*** DATA FOR THIS TASK ***

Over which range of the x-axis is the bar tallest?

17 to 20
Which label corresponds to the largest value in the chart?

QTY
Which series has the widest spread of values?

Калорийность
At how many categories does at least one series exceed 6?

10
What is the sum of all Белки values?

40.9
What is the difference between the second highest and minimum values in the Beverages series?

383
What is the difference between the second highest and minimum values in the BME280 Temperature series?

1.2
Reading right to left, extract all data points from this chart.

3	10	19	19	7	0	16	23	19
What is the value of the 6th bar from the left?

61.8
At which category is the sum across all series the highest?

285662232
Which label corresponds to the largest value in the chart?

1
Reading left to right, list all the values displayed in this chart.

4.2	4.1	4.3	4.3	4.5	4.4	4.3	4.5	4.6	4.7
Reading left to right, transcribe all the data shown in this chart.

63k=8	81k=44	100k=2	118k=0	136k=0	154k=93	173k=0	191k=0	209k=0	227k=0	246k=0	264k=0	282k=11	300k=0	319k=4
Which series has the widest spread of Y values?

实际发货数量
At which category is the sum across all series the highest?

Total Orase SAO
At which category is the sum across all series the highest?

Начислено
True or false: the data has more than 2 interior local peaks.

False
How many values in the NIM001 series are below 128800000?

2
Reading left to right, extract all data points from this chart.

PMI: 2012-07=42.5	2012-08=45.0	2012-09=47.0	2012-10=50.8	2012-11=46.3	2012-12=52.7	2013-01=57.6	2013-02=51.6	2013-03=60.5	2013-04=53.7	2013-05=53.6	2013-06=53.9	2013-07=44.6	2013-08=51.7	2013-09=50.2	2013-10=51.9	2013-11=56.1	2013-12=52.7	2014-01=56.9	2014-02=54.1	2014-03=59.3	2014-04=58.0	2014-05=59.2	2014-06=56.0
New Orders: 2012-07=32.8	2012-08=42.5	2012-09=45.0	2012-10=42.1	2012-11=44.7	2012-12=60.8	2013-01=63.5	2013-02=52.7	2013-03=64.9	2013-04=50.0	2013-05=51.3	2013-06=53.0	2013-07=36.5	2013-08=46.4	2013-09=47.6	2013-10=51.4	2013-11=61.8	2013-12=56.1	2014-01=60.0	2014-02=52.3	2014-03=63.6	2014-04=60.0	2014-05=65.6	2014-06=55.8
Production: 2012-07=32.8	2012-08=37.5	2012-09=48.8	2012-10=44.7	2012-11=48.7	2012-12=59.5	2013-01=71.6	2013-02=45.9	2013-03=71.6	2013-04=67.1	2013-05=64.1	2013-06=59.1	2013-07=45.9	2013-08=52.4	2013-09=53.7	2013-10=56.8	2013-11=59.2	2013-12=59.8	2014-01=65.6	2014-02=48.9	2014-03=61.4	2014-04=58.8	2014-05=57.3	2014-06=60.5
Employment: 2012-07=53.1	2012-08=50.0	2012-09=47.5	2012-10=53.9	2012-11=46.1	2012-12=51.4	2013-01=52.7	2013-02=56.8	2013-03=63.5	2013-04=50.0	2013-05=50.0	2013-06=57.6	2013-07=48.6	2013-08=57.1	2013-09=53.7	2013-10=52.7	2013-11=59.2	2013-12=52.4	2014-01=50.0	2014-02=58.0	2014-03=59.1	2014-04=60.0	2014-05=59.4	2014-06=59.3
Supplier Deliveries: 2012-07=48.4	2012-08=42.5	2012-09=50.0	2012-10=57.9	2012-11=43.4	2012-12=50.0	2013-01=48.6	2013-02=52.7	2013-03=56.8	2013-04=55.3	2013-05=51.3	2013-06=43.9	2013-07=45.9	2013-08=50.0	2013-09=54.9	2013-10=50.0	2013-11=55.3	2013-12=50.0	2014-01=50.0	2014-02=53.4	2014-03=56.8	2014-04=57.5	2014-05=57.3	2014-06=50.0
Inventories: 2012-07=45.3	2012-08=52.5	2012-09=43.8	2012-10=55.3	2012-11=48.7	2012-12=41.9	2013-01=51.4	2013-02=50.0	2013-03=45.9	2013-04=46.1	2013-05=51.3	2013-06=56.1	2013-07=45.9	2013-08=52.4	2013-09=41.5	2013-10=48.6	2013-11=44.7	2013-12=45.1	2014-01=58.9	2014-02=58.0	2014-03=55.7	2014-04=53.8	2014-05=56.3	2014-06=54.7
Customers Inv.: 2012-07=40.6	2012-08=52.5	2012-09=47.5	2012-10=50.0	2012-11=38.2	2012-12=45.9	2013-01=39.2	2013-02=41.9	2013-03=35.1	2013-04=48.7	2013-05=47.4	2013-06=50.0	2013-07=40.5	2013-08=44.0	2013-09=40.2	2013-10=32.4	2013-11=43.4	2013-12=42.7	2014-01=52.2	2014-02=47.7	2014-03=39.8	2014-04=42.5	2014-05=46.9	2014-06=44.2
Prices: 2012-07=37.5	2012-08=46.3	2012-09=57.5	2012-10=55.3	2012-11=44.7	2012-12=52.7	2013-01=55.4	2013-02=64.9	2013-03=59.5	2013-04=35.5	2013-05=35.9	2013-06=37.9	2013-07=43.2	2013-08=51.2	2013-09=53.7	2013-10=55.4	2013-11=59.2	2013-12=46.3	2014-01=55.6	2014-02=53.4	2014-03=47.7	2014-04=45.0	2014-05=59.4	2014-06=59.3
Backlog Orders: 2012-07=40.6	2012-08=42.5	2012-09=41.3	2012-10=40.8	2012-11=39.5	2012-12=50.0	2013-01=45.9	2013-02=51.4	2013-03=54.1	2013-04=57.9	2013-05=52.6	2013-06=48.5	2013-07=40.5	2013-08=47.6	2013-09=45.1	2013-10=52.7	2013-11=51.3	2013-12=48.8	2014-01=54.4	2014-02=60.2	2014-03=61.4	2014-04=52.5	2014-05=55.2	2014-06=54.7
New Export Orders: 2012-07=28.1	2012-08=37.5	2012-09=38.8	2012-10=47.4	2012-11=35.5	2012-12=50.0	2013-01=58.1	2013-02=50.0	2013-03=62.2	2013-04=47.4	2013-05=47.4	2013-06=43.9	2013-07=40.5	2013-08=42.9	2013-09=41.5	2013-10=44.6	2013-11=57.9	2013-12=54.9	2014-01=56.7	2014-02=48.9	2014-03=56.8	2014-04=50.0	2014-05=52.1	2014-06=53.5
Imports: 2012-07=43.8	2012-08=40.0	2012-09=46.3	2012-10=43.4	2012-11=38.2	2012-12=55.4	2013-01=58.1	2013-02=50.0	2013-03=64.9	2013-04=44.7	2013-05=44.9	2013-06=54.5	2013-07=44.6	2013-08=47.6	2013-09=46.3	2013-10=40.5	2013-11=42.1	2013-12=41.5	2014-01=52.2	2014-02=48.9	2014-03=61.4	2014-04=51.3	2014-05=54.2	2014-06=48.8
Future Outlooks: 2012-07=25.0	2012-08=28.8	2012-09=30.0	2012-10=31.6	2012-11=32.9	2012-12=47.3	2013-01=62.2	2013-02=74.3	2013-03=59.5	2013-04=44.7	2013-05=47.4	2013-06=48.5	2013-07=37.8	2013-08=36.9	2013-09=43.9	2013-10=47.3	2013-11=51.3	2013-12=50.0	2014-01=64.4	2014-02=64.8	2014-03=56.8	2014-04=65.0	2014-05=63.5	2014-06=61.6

*** End of DATA FOR THIS TASK ***

> **THE TASK**: Copy all of the data above word for word, keeping every line in its original order.

> **FINISHED TASK**:
Over which range of the x-axis is the bar tallest?

17 to 20
Which label corresponds to the largest value in the chart?

QTY
Which series has the widest spread of values?

Калорийность
At how many categories does at least one series exceed 6?

10
What is the sum of all Белки values?

40.9
What is the difference between the second highest and minimum values in the Beverages series?

383
What is the difference between the second highest and minimum values in the BME280 Temperature series?

1.2
Reading right to left, extract all data points from this chart.

3	10	19	19	7	0	16	23	19
What is the value of the 6th bar from the left?

61.8
At which category is the sum across all series the highest?

285662232
Which label corresponds to the largest value in the chart?

1
Reading left to right, list all the values displayed in this chart.

4.2	4.1	4.3	4.3	4.5	4.4	4.3	4.5	4.6	4.7
Reading left to right, transcribe all the data shown in this chart.

63k=8	81k=44	100k=2	118k=0	136k=0	154k=93	173k=0	191k=0	209k=0	227k=0	246k=0	264k=0	282k=11	300k=0	319k=4
Which series has the widest spread of Y values?

实际发货数量
At which category is the sum across all series the highest?

Total Orase SAO
At which category is the sum across all series the highest?

Начислено
True or false: the data has more than 2 interior local peaks.

False
How many values in the NIM001 series are below 128800000?

2
Reading left to right, extract all data points from this chart.

PMI: 2012-07=42.5	2012-08=45.0	2012-09=47.0	2012-10=50.8	2012-11=46.3	2012-12=52.7	2013-01=57.6	2013-02=51.6	2013-03=60.5	2013-04=53.7	2013-05=53.6	2013-06=53.9	2013-07=44.6	2013-08=51.7	2013-09=50.2	2013-10=51.9	2013-11=56.1	2013-12=52.7	2014-01=56.9	2014-02=54.1	2014-03=59.3	2014-04=58.0	2014-05=59.2	2014-06=56.0
New Orders: 2012-07=32.8	2012-08=42.5	2012-09=45.0	2012-10=42.1	2012-11=44.7	2012-12=60.8	2013-01=63.5	2013-02=52.7	2013-03=64.9	2013-04=50.0	2013-05=51.3	2013-06=53.0	2013-07=36.5	2013-08=46.4	2013-09=47.6	2013-10=51.4	2013-11=61.8	2013-12=56.1	2014-01=60.0	2014-02=52.3	2014-03=63.6	2014-04=60.0	2014-05=65.6	2014-06=55.8
Production: 2012-07=32.8	2012-08=37.5	2012-09=48.8	2012-10=44.7	2012-11=48.7	2012-12=59.5	2013-01=71.6	2013-02=45.9	2013-03=71.6	2013-04=67.1	2013-05=64.1	2013-06=59.1	2013-07=45.9	2013-08=52.4	2013-09=53.7	2013-10=56.8	2013-11=59.2	2013-12=59.8	2014-01=65.6	2014-02=48.9	2014-03=61.4	2014-04=58.8	2014-05=57.3	2014-06=60.5
Employment: 2012-07=53.1	2012-08=50.0	2012-09=47.5	2012-10=53.9	2012-11=46.1	2012-12=51.4	2013-01=52.7	2013-02=56.8	2013-03=63.5	2013-04=50.0	2013-05=50.0	2013-06=57.6	2013-07=48.6	2013-08=57.1	2013-09=53.7	2013-10=52.7	2013-11=59.2	2013-12=52.4	2014-01=50.0	2014-02=58.0	2014-03=59.1	2014-04=60.0	2014-05=59.4	2014-06=59.3
Supplier Deliveries: 2012-07=48.4	2012-08=42.5	2012-09=50.0	2012-10=57.9	2012-11=43.4	2012-12=50.0	2013-01=48.6	2013-02=52.7	2013-03=56.8	2013-04=55.3	2013-05=51.3	2013-06=43.9	2013-07=45.9	2013-08=50.0	2013-09=54.9	2013-10=50.0	2013-11=55.3	2013-12=50.0	2014-01=50.0	2014-02=53.4	2014-03=56.8	2014-04=57.5	2014-05=57.3	2014-06=50.0
Inventories: 2012-07=45.3	2012-08=52.5	2012-09=43.8	2012-10=55.3	2012-11=48.7	2012-12=41.9	2013-01=51.4	2013-02=50.0	2013-03=45.9	2013-04=46.1	2013-05=51.3	2013-06=56.1	2013-07=45.9	2013-08=52.4	2013-09=41.5	2013-10=48.6	2013-11=44.7	2013-12=45.1	2014-01=58.9	2014-02=58.0	2014-03=55.7	2014-04=53.8	2014-05=56.3	2014-06=54.7
Customers Inv.: 2012-07=40.6	2012-08=52.5	2012-09=47.5	2012-10=50.0	2012-11=38.2	2012-12=45.9	2013-01=39.2	2013-02=41.9	2013-03=35.1	2013-04=48.7	2013-05=47.4	2013-06=50.0	2013-07=40.5	2013-08=44.0	2013-09=40.2	2013-10=32.4	2013-11=43.4	2013-12=42.7	2014-01=52.2	2014-02=47.7	2014-03=39.8	2014-04=42.5	2014-05=46.9	2014-06=44.2
Prices: 2012-07=37.5	2012-08=46.3	2012-09=57.5	2012-10=55.3	2012-11=44.7	2012-12=52.7	2013-01=55.4	2013-02=64.9	2013-03=59.5	2013-04=35.5	2013-05=35.9	2013-06=37.9	2013-07=43.2	2013-08=51.2	2013-09=53.7	2013-10=55.4	2013-11=59.2	2013-12=46.3	2014-01=55.6	2014-02=53.4	2014-03=47.7	2014-04=45.0	2014-05=59.4	2014-06=59.3
Backlog Orders: 2012-07=40.6	2012-08=42.5	2012-09=41.3	2012-10=40.8	2012-11=39.5	2012-12=50.0	2013-01=45.9	2013-02=51.4	2013-03=54.1	2013-04=57.9	2013-05=52.6	2013-06=48.5	2013-07=40.5	2013-08=47.6	2013-09=45.1	2013-10=52.7	2013-11=51.3	2013-12=48.8	2014-01=54.4	2014-02=60.2	2014-03=61.4	2014-04=52.5	2014-05=55.2	2014-06=54.7
New Export Orders: 2012-07=28.1	2012-08=37.5	2012-09=38.8	2012-10=47.4	2012-11=35.5	2012-12=50.0	2013-01=58.1	2013-02=50.0	2013-03=62.2	2013-04=47.4	2013-05=47.4	2013-06=43.9	2013-07=40.5	2013-08=42.9	2013-09=41.5	2013-10=44.6	2013-11=57.9	2013-12=54.9	2014-01=56.7	2014-02=48.9	2014-03=56.8	2014-04=50.0	2014-05=52.1	2014-06=53.5
Imports: 2012-07=43.8	2012-08=40.0	2012-09=46.3	2012-10=43.4	2012-11=38.2	2012-12=55.4	2013-01=58.1	2013-02=50.0	2013-03=64.9	2013-04=44.7	2013-05=44.9	2013-06=54.5	2013-07=44.6	2013-08=47.6	2013-09=46.3	2013-10=40.5	2013-11=42.1	2013-12=41.5	2014-01=52.2	2014-02=48.9	2014-03=61.4	2014-04=51.3	2014-05=54.2	2014-06=48.8
Future Outlooks: 2012-07=25.0	2012-08=28.8	2012-09=30.0	2012-10=31.6	2012-11=32.9	2012-12=47.3	2013-01=62.2	2013-02=74.3	2013-03=59.5	2013-04=44.7	2013-05=47.4	2013-06=48.5	2013-07=37.8	2013-08=36.9	2013-09=43.9	2013-10=47.3	2013-11=51.3	2013-12=50.0	2014-01=64.4	2014-02=64.8	2014-03=56.8	2014-04=65.0	2014-05=63.5	2014-06=61.6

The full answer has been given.